Investigating Matrix Repartitioning to Address the Over- and Undersubscription Challenge for a GPU-based CFD Solver
Gregor Olenik, Marcel Koch, Hartwig Anzt
TL;DR
The paper tackles the oversubscription problem that arises when integrating GPU solvers into OpenFOAM via plugin-based approaches. It introduces a repartitioning strategy that maps CPU-based matrix assembly to GPU-based solves using a controlled ratio $n_{GPU}=n_{CPU}/\alpha$, and constructs three key data structures (a sparsity pattern, an update pattern $U$, and a permutation matrix $P$) along with a dedicated MPI communicator for GPUs to enable efficient updates. The method is implemented in the OpenFOAM-Ginkgo Layer and evaluated on a lid-driven cavity benchmark, showing that repartitioning yields substantial performance gains (up to around $10\times$ speedups) and mitigates GPU oversubscription, with additional improvements when using GPU-aware MPI. The approach provides a practical, less invasive path to efficient heterogeneous HPC on OpenFOAM workflows and motivates future work on industrial-scale cases and extensions to distributed multigrid and preconditioning strategies.
Abstract
Modern high-performance computing (HPC) increasingly relies on GPUs, but integrating GPU acceleration into complex scientific frameworks like OpenFOAM remains a challenge.

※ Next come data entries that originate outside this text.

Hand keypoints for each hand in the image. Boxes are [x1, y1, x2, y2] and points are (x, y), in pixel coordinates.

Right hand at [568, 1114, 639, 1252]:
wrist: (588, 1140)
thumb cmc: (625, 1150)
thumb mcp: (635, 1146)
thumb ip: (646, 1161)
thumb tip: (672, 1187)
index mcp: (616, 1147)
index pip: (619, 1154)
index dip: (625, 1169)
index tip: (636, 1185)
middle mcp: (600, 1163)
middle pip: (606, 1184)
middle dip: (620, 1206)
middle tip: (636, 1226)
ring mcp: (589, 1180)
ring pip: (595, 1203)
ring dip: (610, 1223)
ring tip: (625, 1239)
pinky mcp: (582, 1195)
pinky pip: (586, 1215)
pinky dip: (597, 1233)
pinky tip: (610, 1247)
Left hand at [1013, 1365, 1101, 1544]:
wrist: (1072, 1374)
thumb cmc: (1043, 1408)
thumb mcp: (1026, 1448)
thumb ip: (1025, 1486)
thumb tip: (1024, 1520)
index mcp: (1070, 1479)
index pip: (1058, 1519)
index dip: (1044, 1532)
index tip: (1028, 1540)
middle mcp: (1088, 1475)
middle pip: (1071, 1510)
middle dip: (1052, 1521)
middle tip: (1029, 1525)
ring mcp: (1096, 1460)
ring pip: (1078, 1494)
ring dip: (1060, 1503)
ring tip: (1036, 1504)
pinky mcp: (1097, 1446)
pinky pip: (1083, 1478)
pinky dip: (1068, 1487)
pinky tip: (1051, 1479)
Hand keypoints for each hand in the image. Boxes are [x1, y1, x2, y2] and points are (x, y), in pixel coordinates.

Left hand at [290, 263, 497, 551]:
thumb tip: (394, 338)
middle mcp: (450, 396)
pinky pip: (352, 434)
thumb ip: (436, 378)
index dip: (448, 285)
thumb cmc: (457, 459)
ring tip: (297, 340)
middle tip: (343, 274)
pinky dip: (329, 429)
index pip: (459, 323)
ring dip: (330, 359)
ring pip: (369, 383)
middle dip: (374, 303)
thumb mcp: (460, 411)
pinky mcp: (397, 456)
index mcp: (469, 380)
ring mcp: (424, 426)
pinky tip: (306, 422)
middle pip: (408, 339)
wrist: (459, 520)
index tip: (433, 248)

Existing approaches either fully refactor the codebase or use plugin-based GPU solvers, each facing trade-offs between performance and development effort. In this work, we address the limitations of plugin-based GPU acceleration in OpenFOAM by proposing a repartitioning strategy that better balances CPU matrix assembly and GPU-based linear solves. We present a detailed computational model, describe a novel matrix repartitioning and update procedure, and evaluate its performance on large-scale CFD simulations. Our results show that the proposed method significantly mitigates oversubscription issues, improving solver performance and resource utilization in heterogeneous CPU-GPU environments.